St. Paul’s underwent a series of renovations throughout the years, adapting to changing desires and styles of the congregation, always with the intention of becoming a yet more beautiful space to honor the glory of God. The first church was very plain inside, so the first renovation in 1845 added a recessed chancel and an ornamental wood ceiling. A major renovation in 1873 added the beautiful stained glass windows which still grace the sanctuary today. The Parish Hall was built in 1889 as a place for the Sunday School.
The chancel was redone to its current state in 1907, including the rose window, altar of Caen stone, and the carved reredos of dark oak imported from England (of the Decorated Perpendicular style with ornate carvings and a vertical line drawing the eye towards heaven). The designs for these were done by esteemed Gothic architect Ralph Adams Cram, who oversaw the construction of the Cathedral of St. John the Divine in New York City (1911) among others. Cram also made the plans for the design of the Lady Chapel, which was constructed in 1910.
The reredos in the chapel was added in 1927, a triptych by Hildreth Meiere, a renowned American muralist, artist and architect, and the first woman appointed to the New York City Art Commission.

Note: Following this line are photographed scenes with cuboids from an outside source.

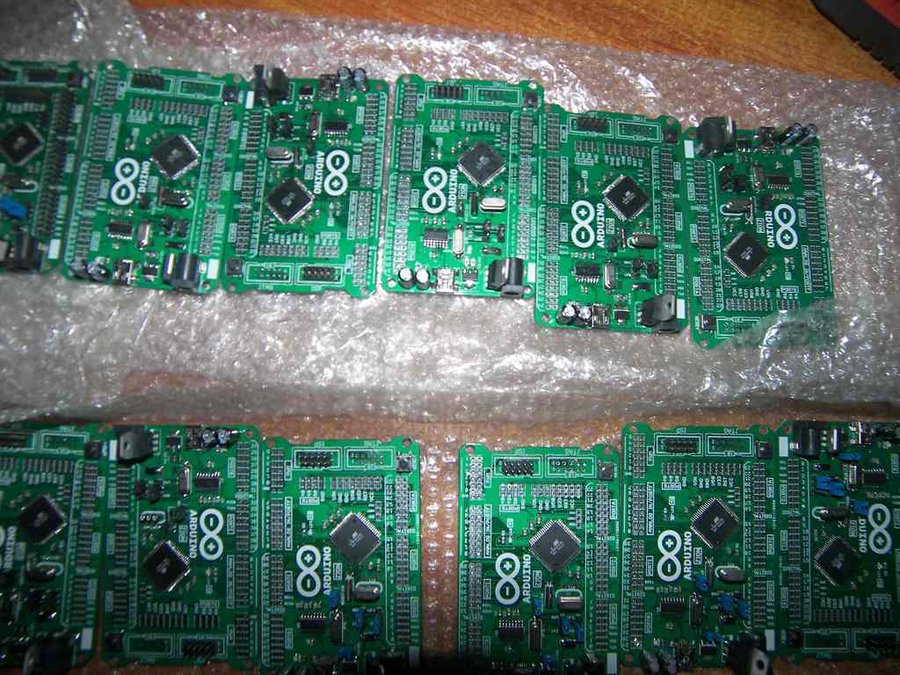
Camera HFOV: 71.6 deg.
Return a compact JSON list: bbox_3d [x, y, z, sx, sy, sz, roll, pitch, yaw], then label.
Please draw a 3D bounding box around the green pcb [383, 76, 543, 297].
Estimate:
[{"bbox_3d":[0.007,-0.066,0.260,0.063,0.013,0.099,3,80,0],"label":"green pcb"}]

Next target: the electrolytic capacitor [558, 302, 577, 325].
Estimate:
[{"bbox_3d":[0.046,-0.009,0.249,0.005,0.011,0.005,3,78,-4],"label":"electrolytic capacitor"}]

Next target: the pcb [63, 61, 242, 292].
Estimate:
[{"bbox_3d":[-0.122,-0.068,0.257,0.063,0.013,0.099,5,82,-2],"label":"pcb"}]

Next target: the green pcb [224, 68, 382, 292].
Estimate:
[{"bbox_3d":[-0.061,-0.066,0.260,0.063,0.013,0.099,2,79,3],"label":"green pcb"}]

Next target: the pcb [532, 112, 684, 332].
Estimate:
[{"bbox_3d":[0.069,-0.052,0.259,0.063,0.013,0.099,3,80,-5],"label":"pcb"}]

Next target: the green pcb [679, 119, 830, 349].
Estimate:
[{"bbox_3d":[0.133,-0.045,0.265,0.063,0.013,0.099,1,82,-4],"label":"green pcb"}]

A PJ’s story: Around the time that the Parish Hall was built (~1890), the two wood towers on the church had seen better days and were beginning to become dangerous. Therefore, the west tower was rebuilt in stone in 1893. But the question remains – why did they only rebuild one of the towers? Presumably, they had used much of the money they had raised to build the Parish Hall, and stone towers are more expensive than wood ones. However, the rector at the time, Edwin Lines, claimed, “When we were asked why we did not build the east tower, we referred to the cathedral at Strassburg as an example of a church with one tower.” For reference, included are images of PJ’s original wooden towers, the stone tower we see today, and the cathedral in Strasbourg. Whether it was truly inspired architecturally by a Gothic European cathedral, or they simply ran out of money, we at PJ’s love our singular tower!